'We are Workers, Not Inmates!': The Politics of Space in Mozambican Workers’ Company Dormitories in East Germany (1979-1990)

Lea Marie Nienhoff
Master Thesis, 2019

The legacy and memories of East Germany are unexpectantly present in Maputo, the capital of Mozambique. Every Wednesday morning, a large group of Mozambican men and women, who worked and lived in the cities and villages of East Germany from 1979-1990, gathers for a manifestation. Draped into German flags they walk down the street singing and drumming, demanding to be paid their outstanding wages, the 25% to 40% that were withheld from what they earned in the factories and mines of East Germany.
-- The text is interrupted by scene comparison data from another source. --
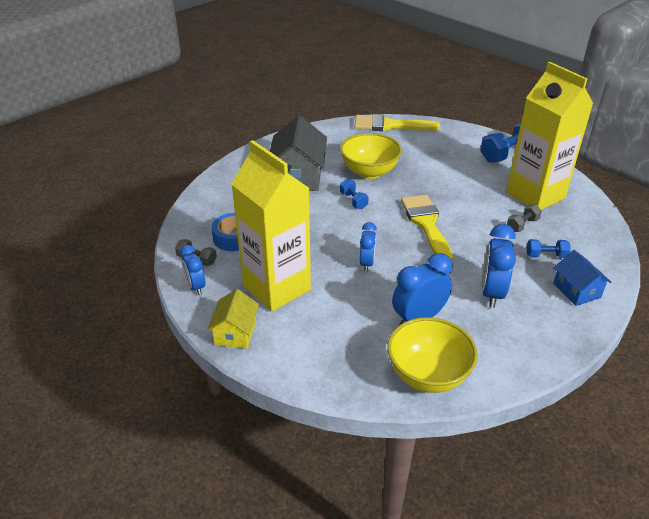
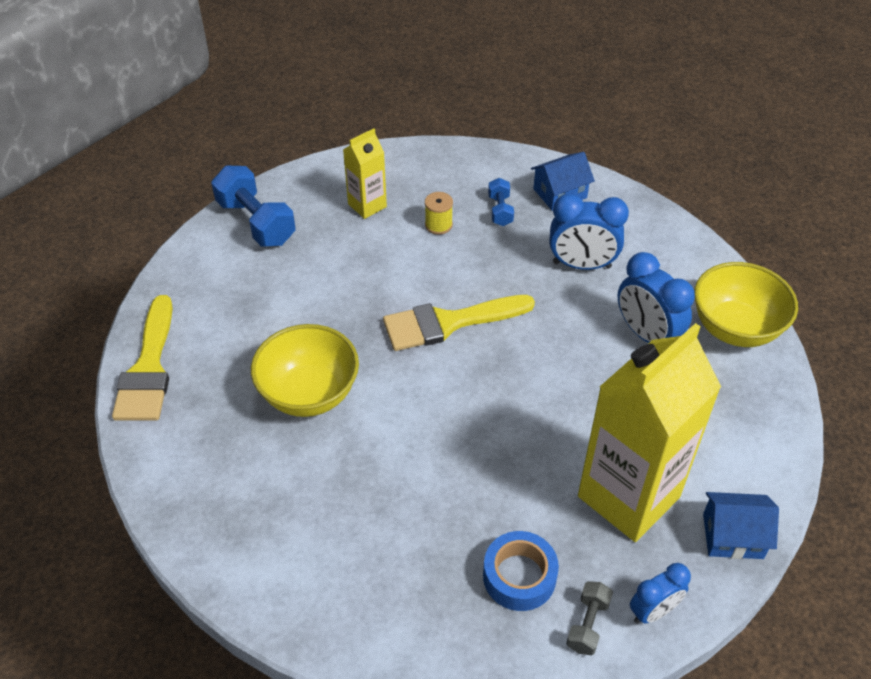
camera: 95 degrees left, 10 degrees up
(235, 333) = (732, 536): yellow house -> blue house
(298, 176) = (325, 499): grey house -> none
(353, 201) = (396, 412): blue dumbbell -> none
(367, 263) = (550, 390): blue clock -> none
(522, 225) = (438, 225): grey dumbbell -> yellow spool
(535, 195) = (367, 205): yellow carton -> yellow carton, size x0.48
This master thesis is a historical ethnography of the spatial practices of Mozambican workers in East German cities and towns. At the core of the study are the company dormitories to which contract workers were assigned. While being places of instruction and control, Mozambican workers found individual and collective strategies to challenge the legitimacy of space constraints. Building on archival documents and oral history, the thesis depicts the ways in which Mozambican workers transformed the poor and degrading environment of the dormitories into a home—and sometimes even into a place of dignity, safety and youthfulness. Mozambican workers created a strong community and networks of support through which they collectively resisted the paternalistic practices of control by German and Mozambican authorities in the dormitories and beyond. The architecture of company dormitories and the system of control inside resembled spaces of colonial exploitation, in the midst of a socialist society. Workers’ and migrants’ struggles, the thesis concludes, are closely intertwined with the materiality of the accommodations they are bound to and the social space produced around them.